Pescara Circuit, race track
The Pescara Circuit was a race track made of public roads running through hills and villages near Pescara, active from 1924 to 1961 and stretching over 9 miles long. The route followed a nearly triangular shape with long straightaways of about 3.4 miles and tight turns through small towns like Spoltore and Cappelle sul Tavo.
The circuit started in 1924 with the Coppa Acerbo race and remained an important racing location in Italy for about four decades. After World War II the event was renamed the Pescara Grand Prix, peaked with a World Championship Formula 1 race in 1957, and closed in 1961 due to safety concerns.

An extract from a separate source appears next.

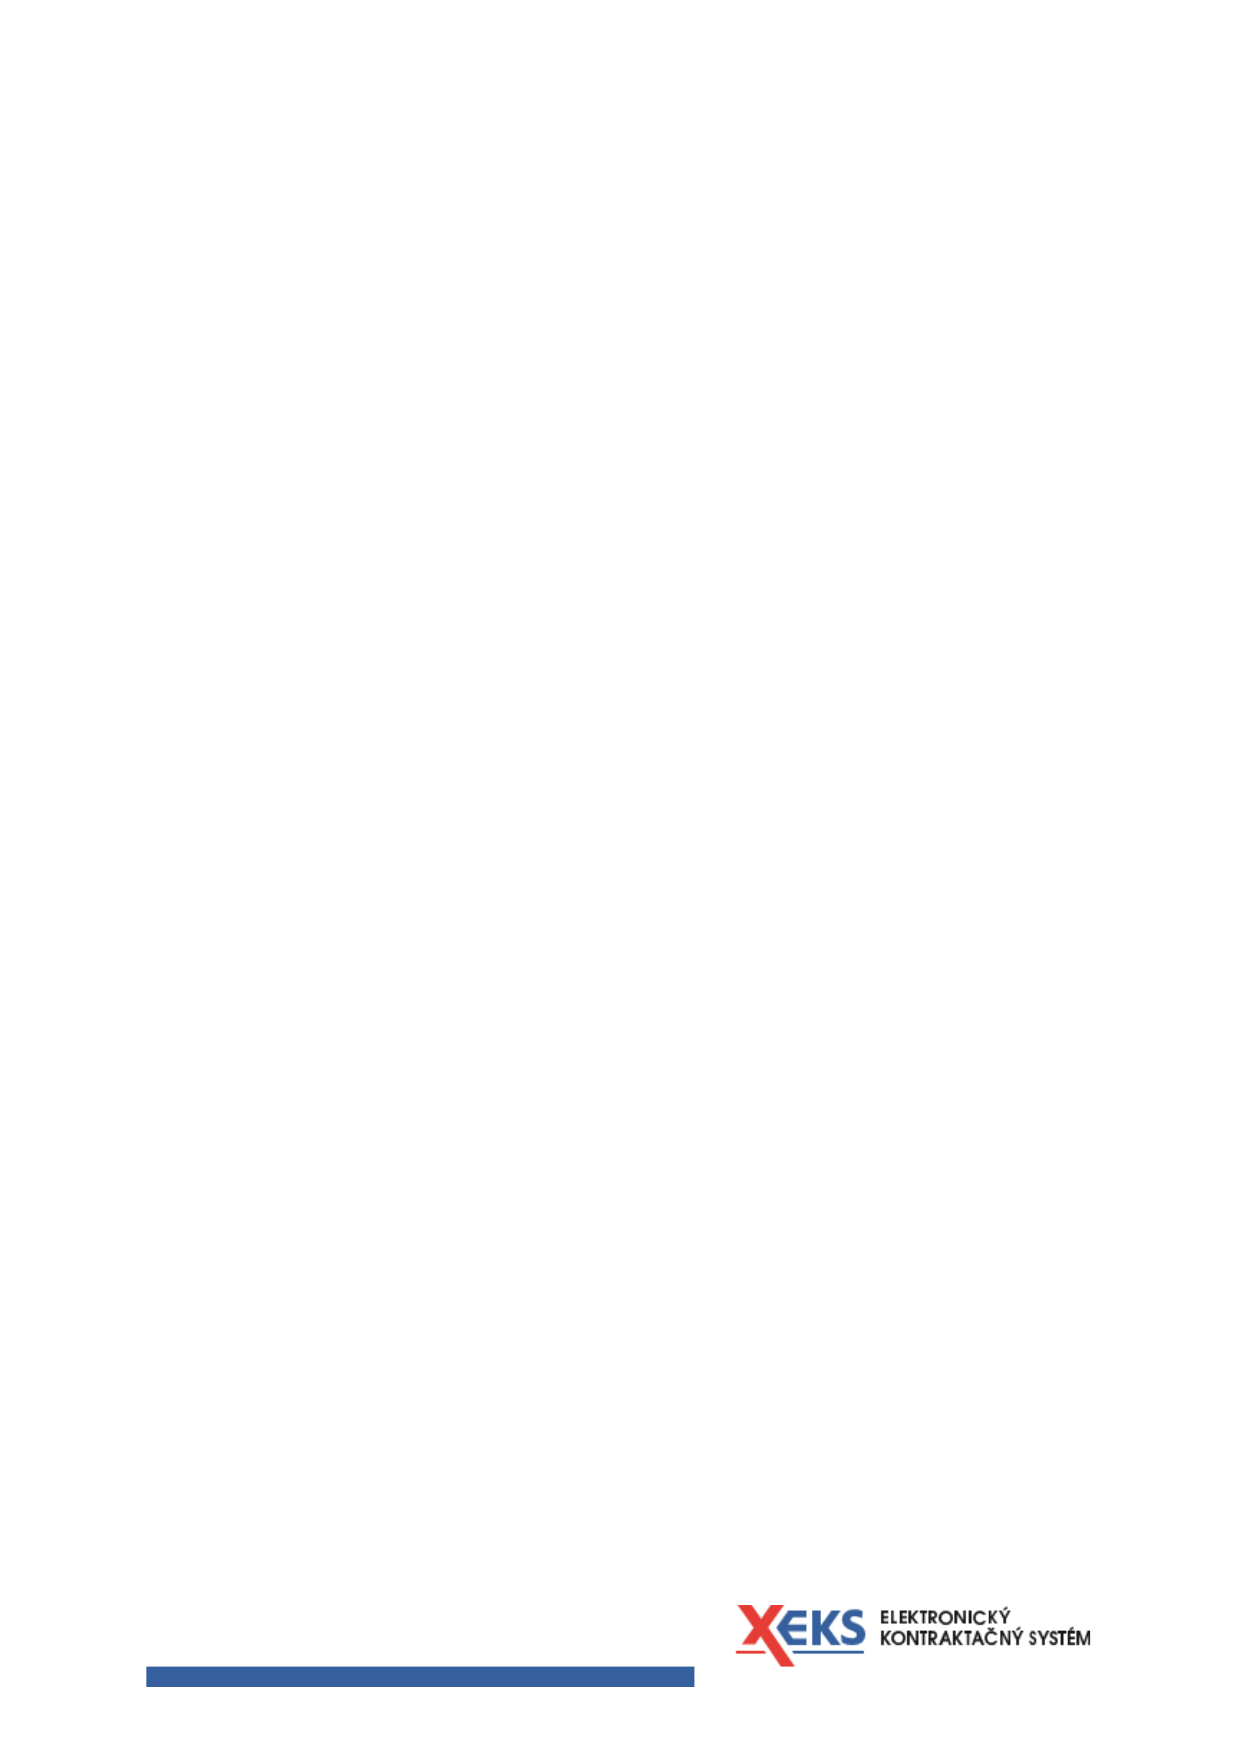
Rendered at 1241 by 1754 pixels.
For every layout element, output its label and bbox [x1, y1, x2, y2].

picture [146, 1605, 1091, 1687]
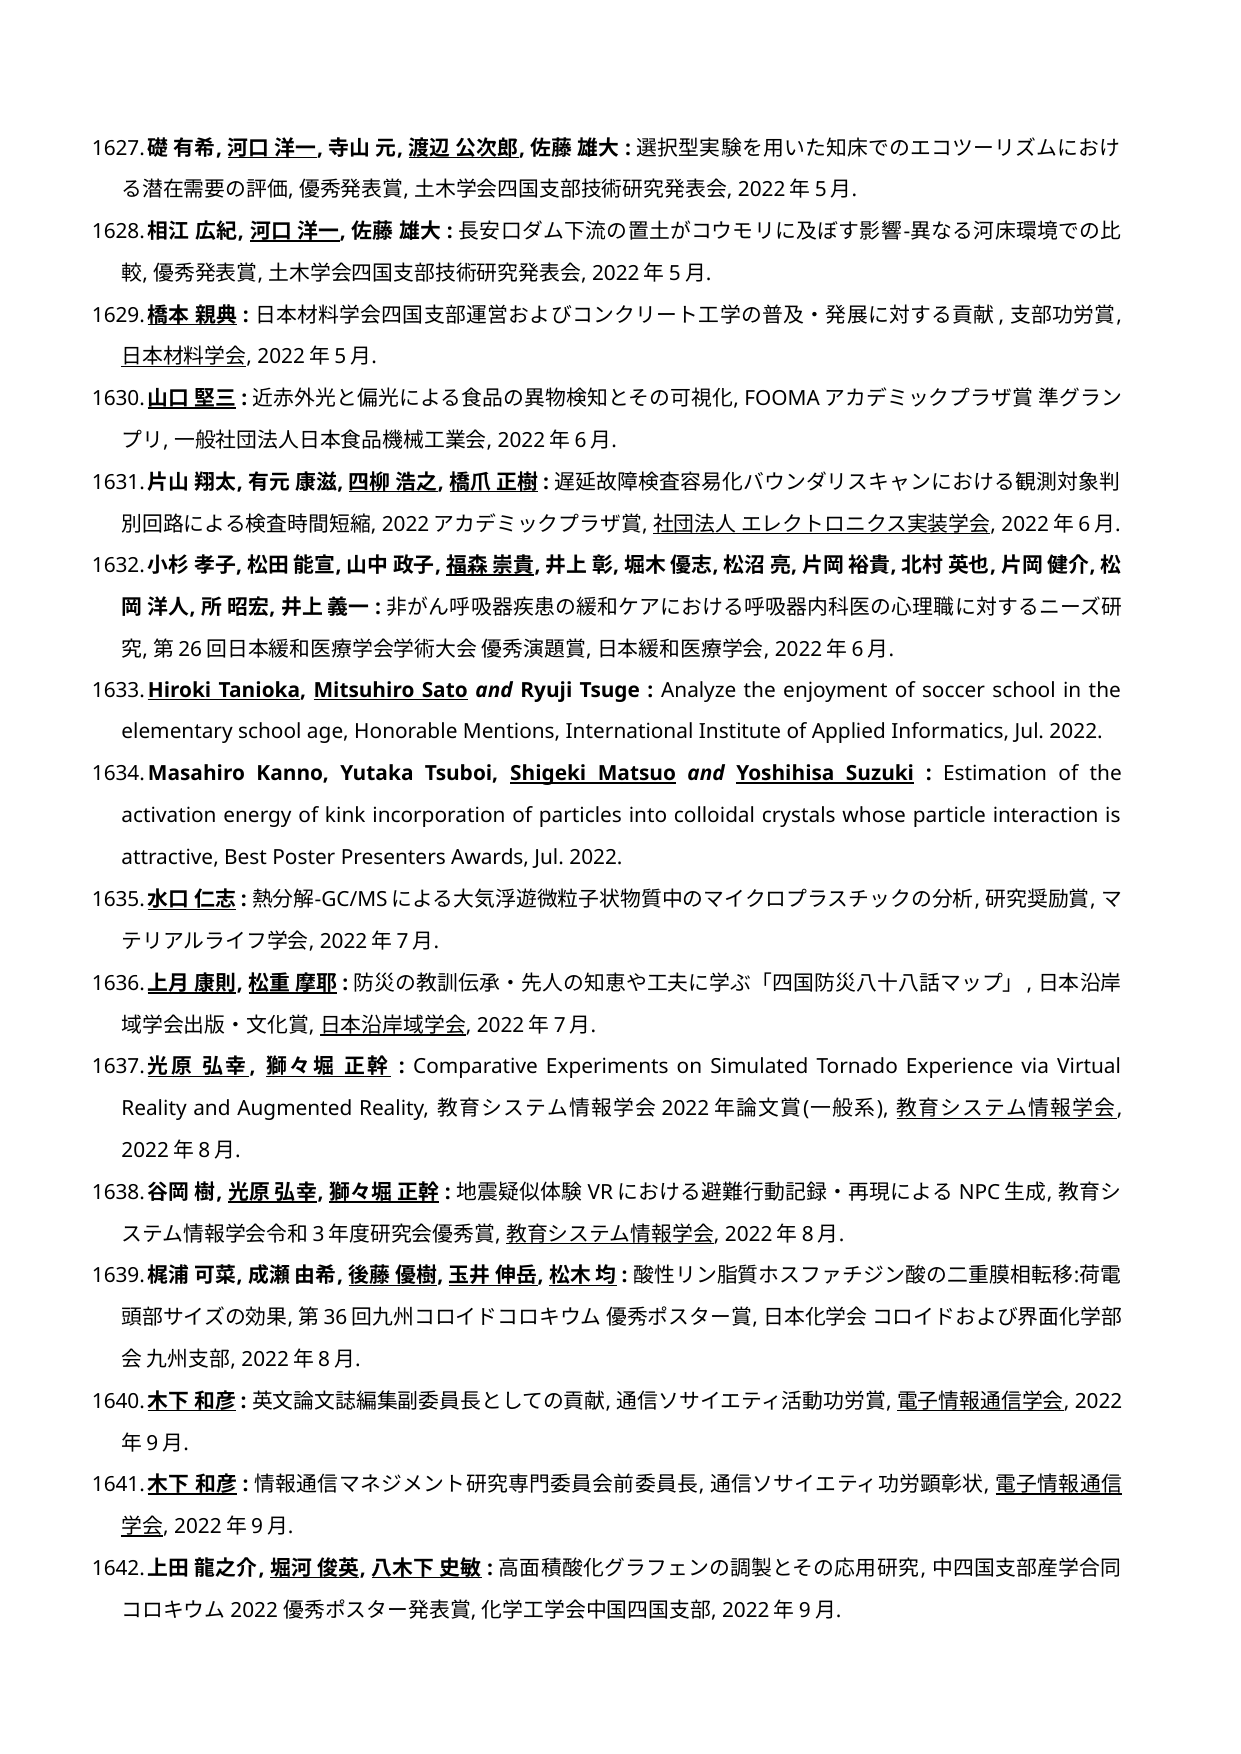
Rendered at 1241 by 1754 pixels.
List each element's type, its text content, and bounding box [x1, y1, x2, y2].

The name Coppa Acerbo came from a local political figure in the 1920s, showing how racing became tied to regional identity. The villages and towns that once hosted spectators still carry memories of those racing days in their daily life.
The original roads of the circuit still exist and can be walked or driven to trace the historical route that once hosted races. A monument at Via Tratturo in Spoltore honors the racers and marks a key location along the former track.
The circuit was the longest track to ever host a Formula 1 World Championship race, stretching over 9 miles, a record that has never been matched again. The legendary Flying Kilometre section was so notorious for speed that Fangio reached nearly 192 miles per hour there in 1950.